The second-ever private mission to the International Space Station (ISS), organized by Axiom Space, blasted off from the southern US state of Florida Sunday, carrying the first two Saudi astronauts to travel to the orbiting laboratory.
Rayyanah Barnawi, a breast cancer researcher, is the first Saudi woman to voyage into space and is joined on the mission by fellow Saudi Ali Al-Qarni, a fighter pilot.
The Axiom Mission 2 (Ax-2) crew took off aboard a SpaceX Falcon 9 rocket from the Kennedy Space Center in Cape Canaveral at 5:37 pm (2137 GMT).
The team also includes Peggy Whitson, a former NASA astronaut, who will be making her fourth flight to the ISS, and John Shoffner, a businessman from Tennessee, who is piloting.
"Thanks for putting your trust in the Falcon 9 team," SpaceX chief engineer Bill Gerstenmaier told the crew minutes after lift-off.
"Hope you enjoyed the ride to space.
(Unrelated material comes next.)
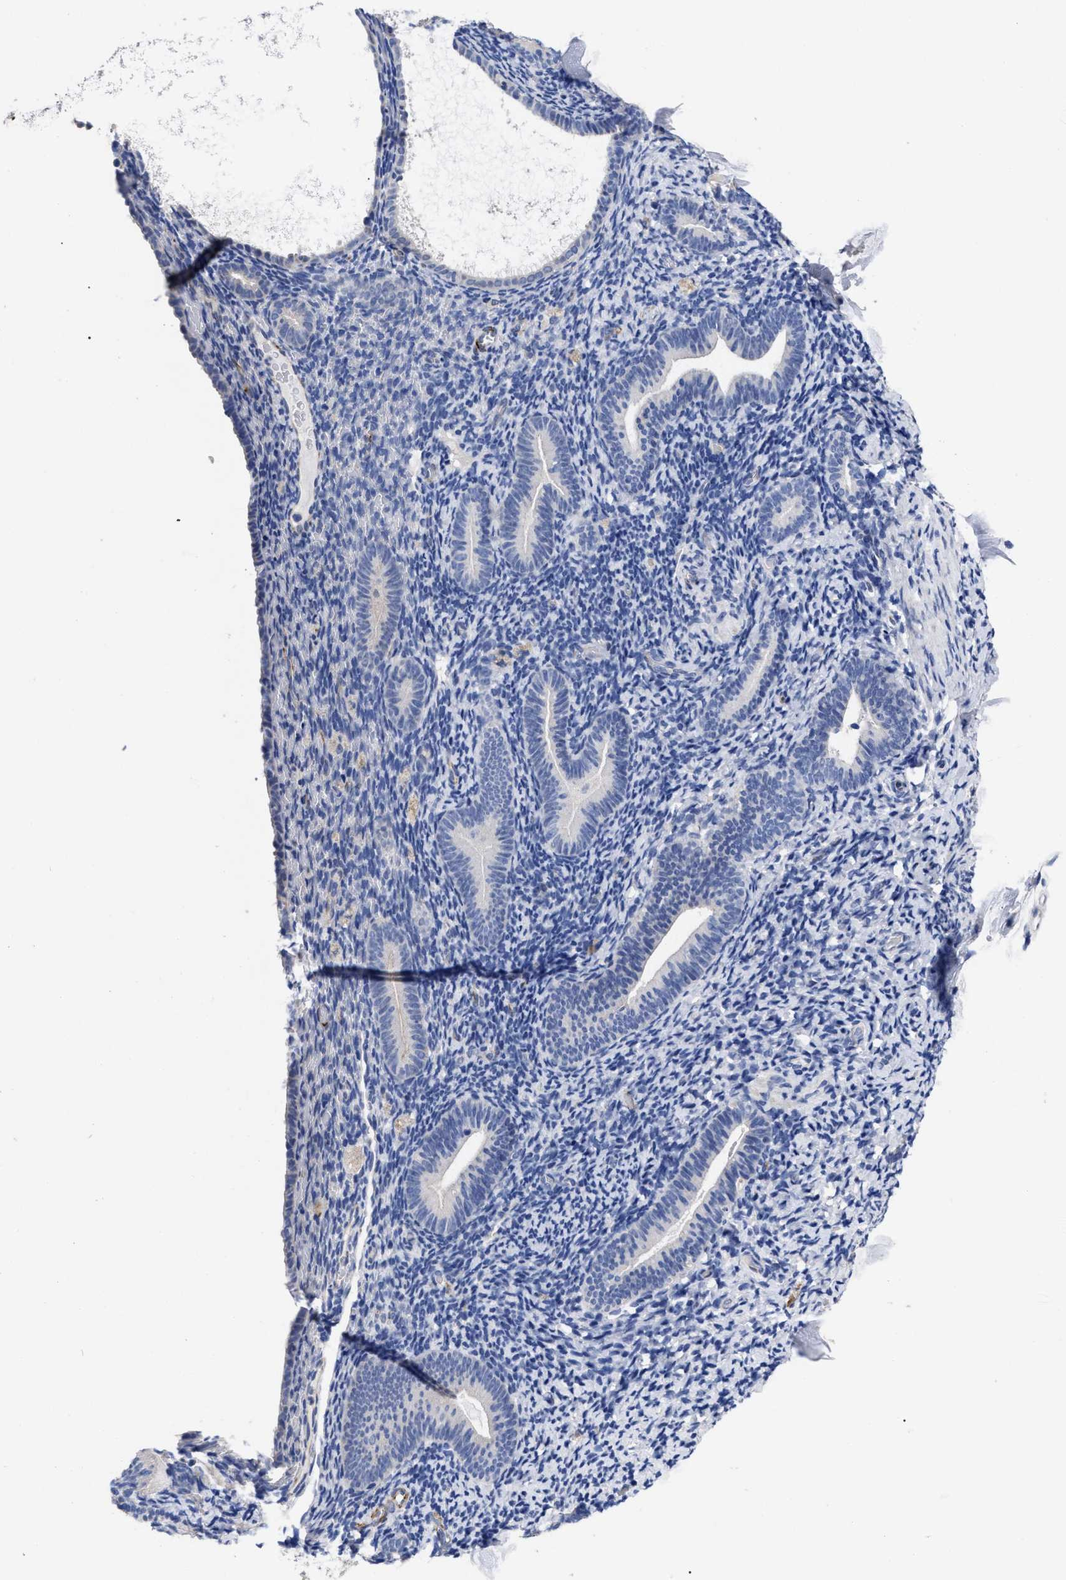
{"staining": {"intensity": "negative", "quantity": "none", "location": "none"}, "tissue": "endometrium", "cell_type": "Cells in endometrial stroma", "image_type": "normal", "snomed": [{"axis": "morphology", "description": "Normal tissue, NOS"}, {"axis": "topography", "description": "Endometrium"}], "caption": "IHC image of normal human endometrium stained for a protein (brown), which displays no staining in cells in endometrial stroma.", "gene": "CCN5", "patient": {"sex": "female", "age": 51}}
Have a great trip on Dragon," he added, referring to the spacecraft.
"Welcome home to zero-g, Peggy."
The crew is due to spend around 10 days on board the ISS, arriving around 9:25 am (1325 GMT) Monday.
"Being the first Saudi woman astronaut, representing the region, it's a great pleasure and honor that I'm very happy to carry," Barnawi said at a recent press conference.
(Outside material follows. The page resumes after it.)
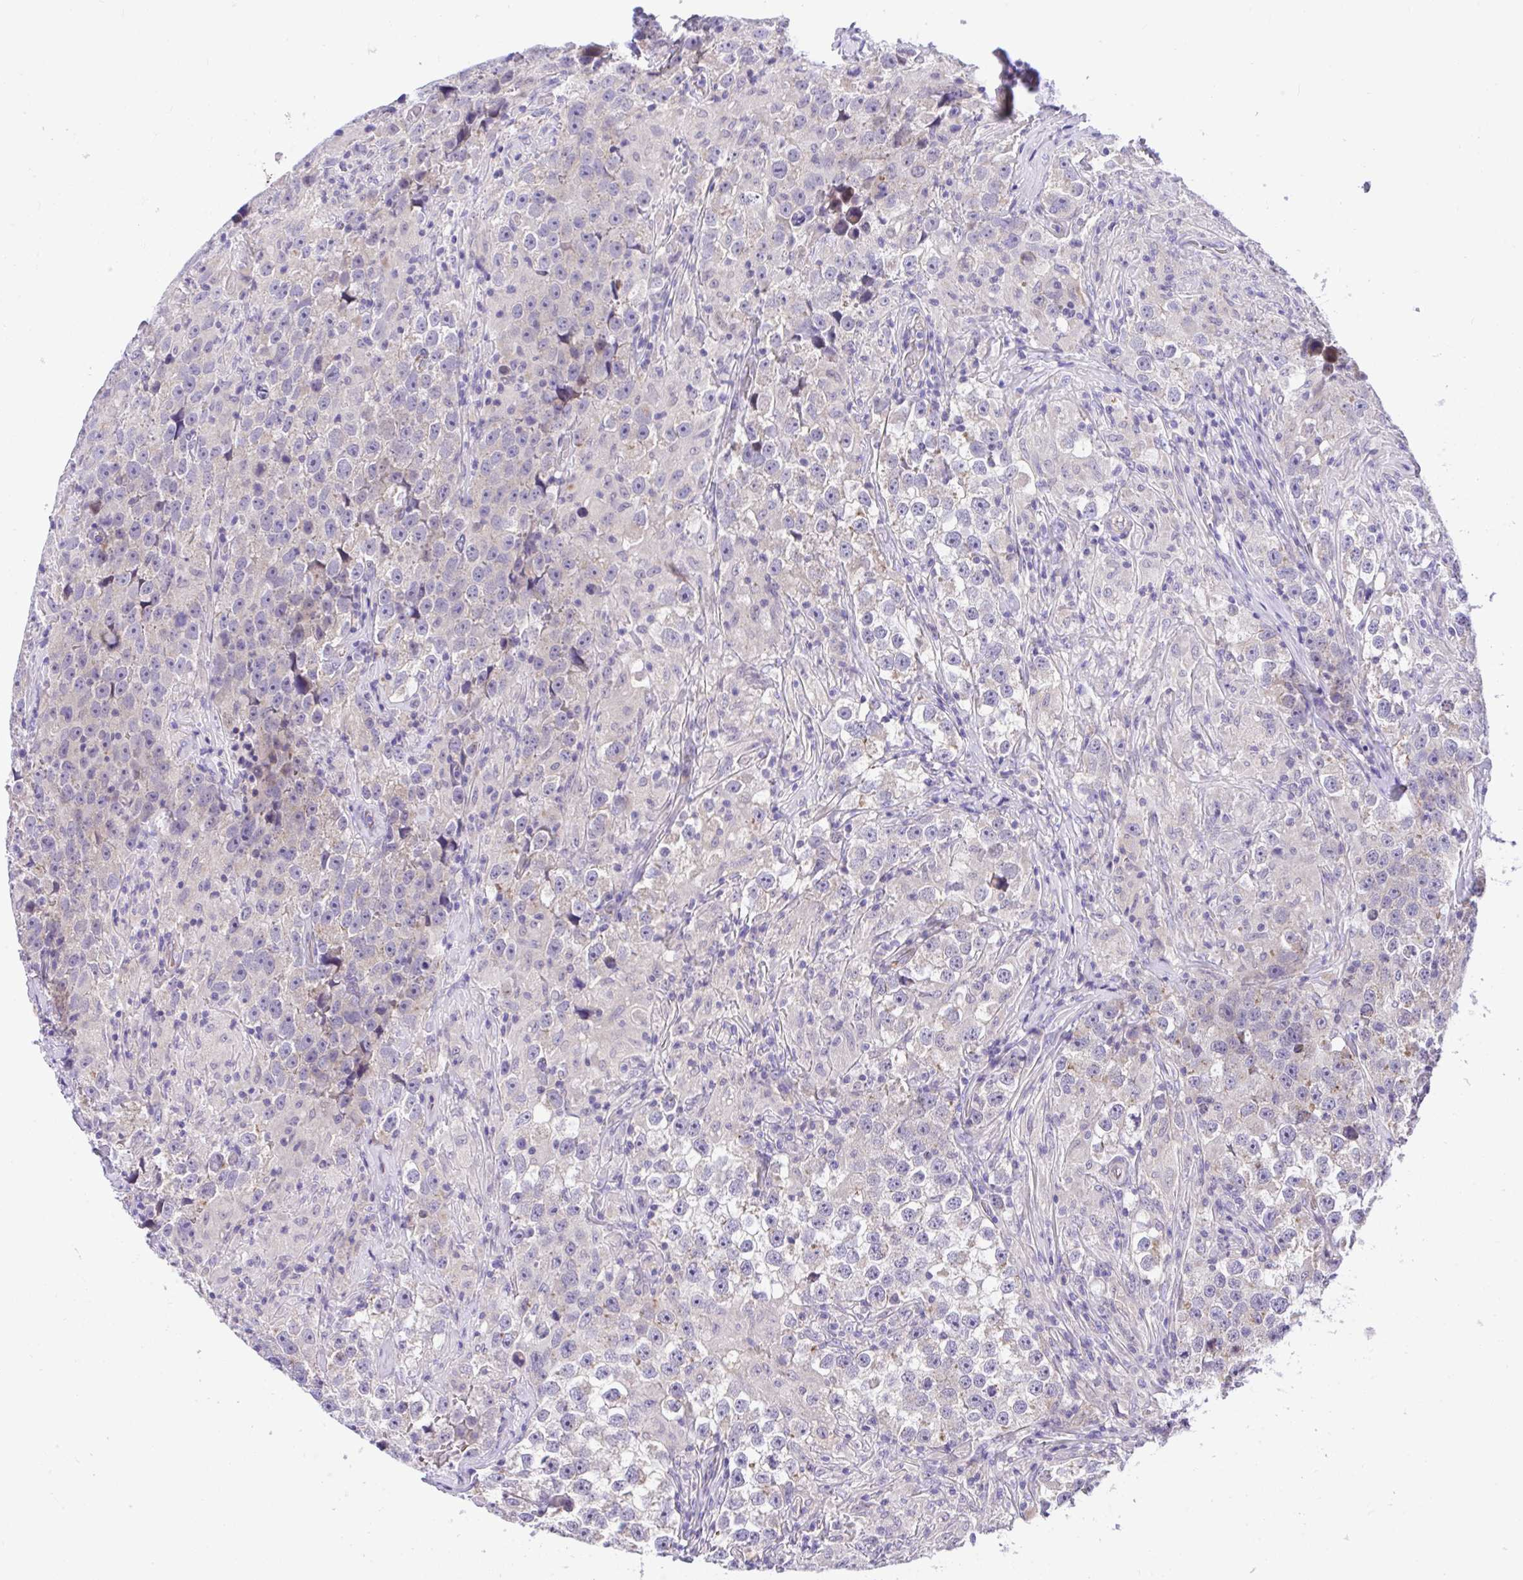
{"staining": {"intensity": "negative", "quantity": "none", "location": "none"}, "tissue": "testis cancer", "cell_type": "Tumor cells", "image_type": "cancer", "snomed": [{"axis": "morphology", "description": "Seminoma, NOS"}, {"axis": "topography", "description": "Testis"}], "caption": "Tumor cells show no significant protein staining in testis cancer.", "gene": "CHIA", "patient": {"sex": "male", "age": 46}}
She added that, aside from the research she will carry out on board, she was looking forward to sharing her experience on the ISS with kids.
"Being able to see their faces when they see astronauts from their own region for the first time is very thrilling," she said.
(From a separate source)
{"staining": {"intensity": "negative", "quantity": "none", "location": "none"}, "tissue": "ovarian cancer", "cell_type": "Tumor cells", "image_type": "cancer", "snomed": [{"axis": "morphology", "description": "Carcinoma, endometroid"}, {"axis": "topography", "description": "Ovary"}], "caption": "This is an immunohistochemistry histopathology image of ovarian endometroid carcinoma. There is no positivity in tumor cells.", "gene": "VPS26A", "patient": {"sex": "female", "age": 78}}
A career fighter pilot, Al-Qarni said he has "always had the passion of exploring the unknown and just admiring the sky and the stars."
"It is a great opportunity for me to pursue this kind of passion that I have, and now maybe just fly among the stars."
'Just the beginning'
The mission is not Saudi Arabia's first foray into space.
In 1985, prince Sultan bin Salman bin Abdulaziz, an air force pilot, took part in a US-organised space voyage.
"I reflect on my experience in space many years ago, and I am happy that Saudi Arabia has returned to space once again," he told AFP at a watch party for the Ax-2 launch in Riyadh.
"God willing, this is just the beginning."
The space mission involving a Saudi woman is the latest move by the country, where women only gained the right to drive a few years ago, to revamp its ultraconservative image.
The oil-rich Gulf kingdom established the Saudi Space Commission in 2018 and launched a program last year to send astronauts into space.
Scores of flag-waving Saudis gathered at the launch party in Riyadh beneath a massive white tent for the blast-off countdown.
Jawaher al-Sabhan, who came to the event with her 11-year-old son and 9-year-old daughter, said the moment gave her "indescribable feelings."
"I love space and exploration in general, and I love my children knowing about space and the advantages of exploring it," she said.
The four-member team is set to carry out about 20 experiments while on the ISS.
One of them involves studying the behavior of stem cells in zero gravity.
They will join seven others already aboard the ISS: three Russians, three Americans, and Emirati astronaut Sultan al-Neyadi, who last month became the first Arab national to go on a spacewalk.
Ax-2 is the second Axiom Space mission in partnership with ISS keyholder NASA.
The private space company offers the voyages for sums that run into the millions of dollars.
Axiom Space also oversees training for the astronauts, charters their means of transport, and manages their stay in space.
The company carried out its first private mission to the ISS in April 2022, sending three businessmen and former astronaut Michael Lopez-Alegria into orbit for 17 days as part of Ax-1.
Private space stations
For Axiom Space, these missions are a first step toward an ambitious goal: the construction of its own space station, with the first module expected to launch in 2025.
The station would first be attached to the ISS before separating and orbiting independently.
NASA plans to retire the ISS around 2030 and to instead send astronauts to private stations, which will also host their own clients, leading the US space agency to encourage the development of programs by several companies.
Russia recently agreed to extend its use of the ISS until 2028, having threatened an earlier pullout last year as ties unraveled between the Kremlin and the West over Moscow's invasion of Ukraine.